Since I’ve been getting a bunch of traffic to read about my rants about OCLC, I figured it was worth posting a pointer (which I hardly ever do) to Steffano Mazzocchi’s comments, where he sums up basically what I’m talking about in a very nice way.
OCLC can do exactly one of two things now:
- open up itself so that it becomes the de-facto centroid of an otherwise opened and more diverse ecosystem, where people are excited to contribute to them and not forced to.
- try to use all the power they have to stop others from competing with them and displace them.
The first one seems like the most risky one, but it’s really the second.

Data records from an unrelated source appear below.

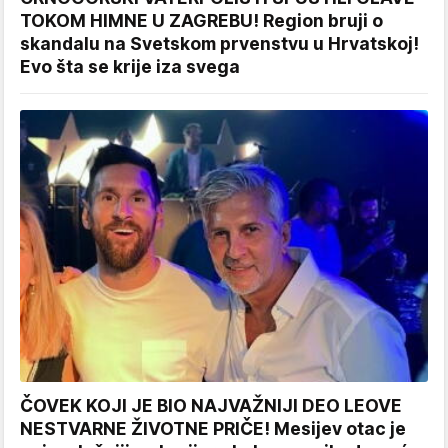
TOKOM HIMNE U ZAGREBU! Region bruji o
skandalu na Svetskom prvenstvu u Hrvatskoj!
Evo šta se krije iza svega
ČOVEK KOJI JE BIO NAJVAŽNIJI DEO LEOVE
NESTVARNE ŽIVOTNE PRIČE! Mesijev otac je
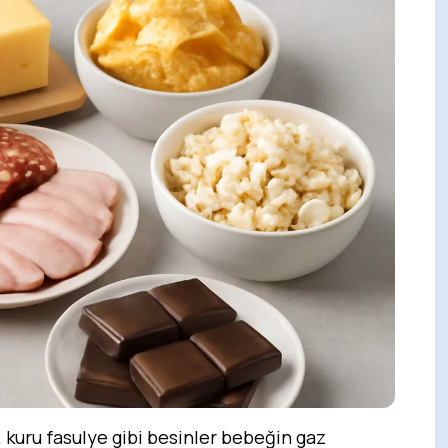
 kuru fasulye gibi besinler bebeğin gaz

The first strategy will have OCLC first and foremost rethink their pricing strategies (librarians have to pay to contribute? really!?) and reconsider their place in a world where the center is a place you earn day-by-day and you don’t just inherit, with no additional merit, from the day before. But at least it earns you a survival chance that is much higher than zero, if only because your momentum is great and centroids in open markets tend to align with their previous centers, at least for a while, even when de-regulated.
The second strategy is really just buying some time: there is very little that OCLC owns (data wise) that cannot easily be replicated by the library world given enough incentives and coordination. Their new policy just tries to make it harder, by giving librarians enough rights to the data not to bother them and by hoping to stop the bleeding of their data into other competitive systems.